15-19 mars 2023

Suisse. Rachat de Credit Suisse par UBS.

Le 15, le premier actionnaire de la banque Credit Suisse Group AG, la Saudi National Bank, qui possède 9,9 % de son capital, indique qu’elle n’a « absolument pas » l’intention d’injecter davantage d’argent dans la banque. L’établissement saoudien s’était engagé à hauteur de 1,5 milliard de francs suisses dans l’augmentation de capital de 4 milliards décidée par Credit Suisse en octobre 2022. La deuxième banque suisse, dont l’image est ternie par divers scandales et plusieurs échecs financiers, a enregistré une perte de 7,3 milliards de francs suisses en 2022. La position de la Saudi National Bank fait encore chuter l’action de plus de 24 % en une journée. Dans un communiqué commun publié en fin de journée, l’Autorité fédérale de surveillance des marchés (Finma) et la Banque nationale suisse (BNS) indiquent qu’« en cas de besoin, la BNS mettra des liquidités à la disposition de Credit Suisse ».

Le 16, la BNS débloque un crédit de 50 milliards de francs suisses au profit de Credit Suisse. Le cours boursier de la banque remonte, avant de rechuter le lendemain.

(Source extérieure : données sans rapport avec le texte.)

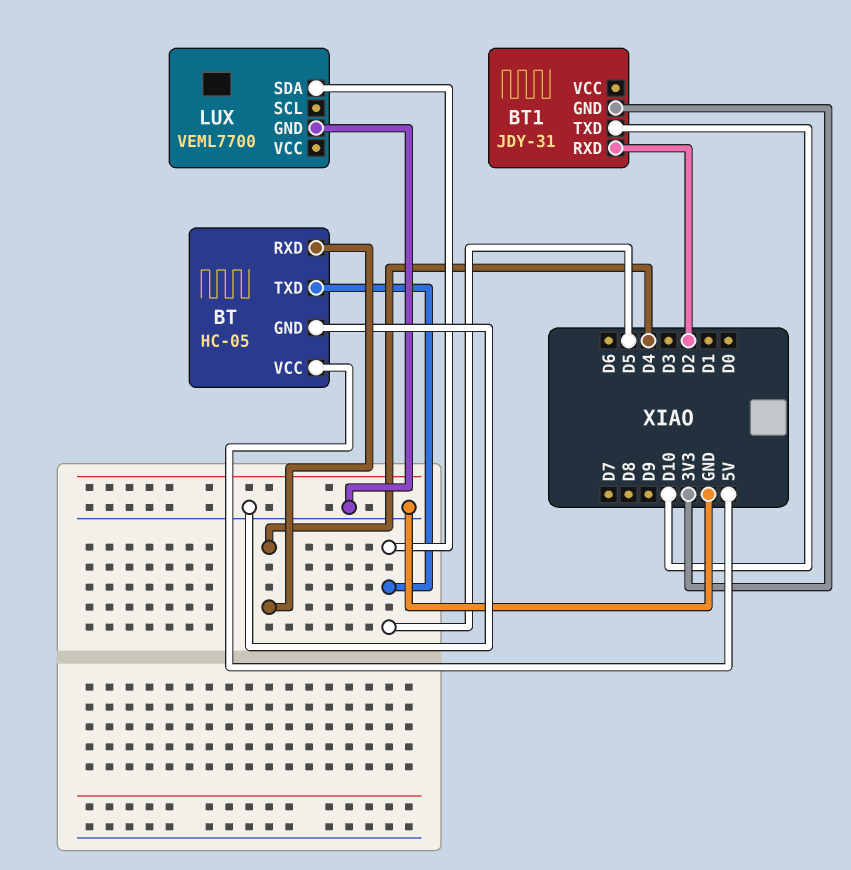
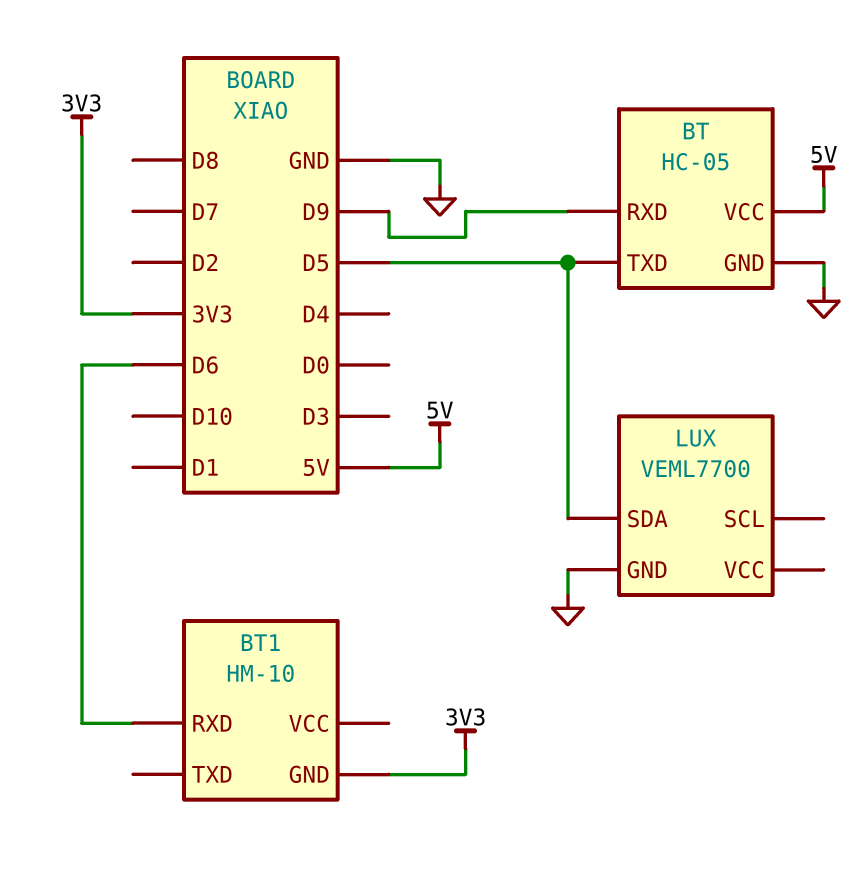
BT pin RXD: D4 -> D9
BT1: JDY-31 -> HM-10
BT1 pin RXD: D2 -> D6
BT1 pin TXD: D10 -> none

Le 19, le président de la Confédération Alain Berset, s’exprimant aux côtés de la ministre des Finances Karin Keller-Sutter, du président de la BNS Thomas Jordan et des présidents d’UBS, Colm Kelleher, et de Credit Suisse, Alex Lehmann, annonce la reprise par UBS, pour 3 milliards de francs suisses, de Credit Suisse, qui est considéré comme « l’une des trente banques systémiques au niveau mondial ». « C’est une solution commerciale, pas un sauvetage », précise Karin Keller-Sutter. Le Conseil fédéral a recours au droit de nécessité inscrit dans la Constitution, qui lui permet, « lorsque la sauvegarde des intérêts du pays l’exige », d’adopter des ordonnances « en vue de parer à des troubles existants ou imminents menaçant gravement l’ordre public, la sécurité extérieure ou la sécurité intérieure ». La BNS met un crédit de 100 milliards de francs suisses à la disposition d’UBS. La chute de Credit Suisse affecte le cours des banques européennes, dont les valeurs avaient déjà fléchi à la suite de la faillite de la Silicon Valley Bank américaine quelques jours plus tôt.